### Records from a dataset

╭──

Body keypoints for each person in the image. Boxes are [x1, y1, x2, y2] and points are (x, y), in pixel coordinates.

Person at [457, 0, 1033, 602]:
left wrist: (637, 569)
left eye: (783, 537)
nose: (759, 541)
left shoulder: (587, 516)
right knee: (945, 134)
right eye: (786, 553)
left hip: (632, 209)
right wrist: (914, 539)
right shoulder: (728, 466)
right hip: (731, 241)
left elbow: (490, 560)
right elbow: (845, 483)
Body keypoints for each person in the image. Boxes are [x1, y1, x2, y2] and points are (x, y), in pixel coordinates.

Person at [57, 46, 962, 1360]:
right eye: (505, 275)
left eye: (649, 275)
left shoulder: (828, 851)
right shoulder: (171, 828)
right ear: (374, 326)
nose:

╰──

### Task item
Return all of the data precisely as it appears.

### Solution for this task
Body keypoints for each person in the image. Boxes are [x1, y1, x2, y2] and points are (x, y), in pixel coordinates.

Person at [457, 0, 1033, 602]:
left wrist: (637, 569)
left eye: (783, 537)
nose: (759, 541)
left shoulder: (587, 516)
right knee: (945, 134)
right eye: (786, 553)
left hip: (632, 209)
right wrist: (914, 539)
right shoulder: (728, 466)
right hip: (731, 241)
left elbow: (490, 560)
right elbow: (845, 483)
Body keypoints for each person in the image. Boxes are [x1, y1, x2, y2] and points are (x, y), in pixel coordinates.

Person at [57, 46, 962, 1360]:
right eye: (505, 275)
left eye: (649, 275)
left shoulder: (828, 851)
right shoulder: (171, 828)
right ear: (374, 326)
nose:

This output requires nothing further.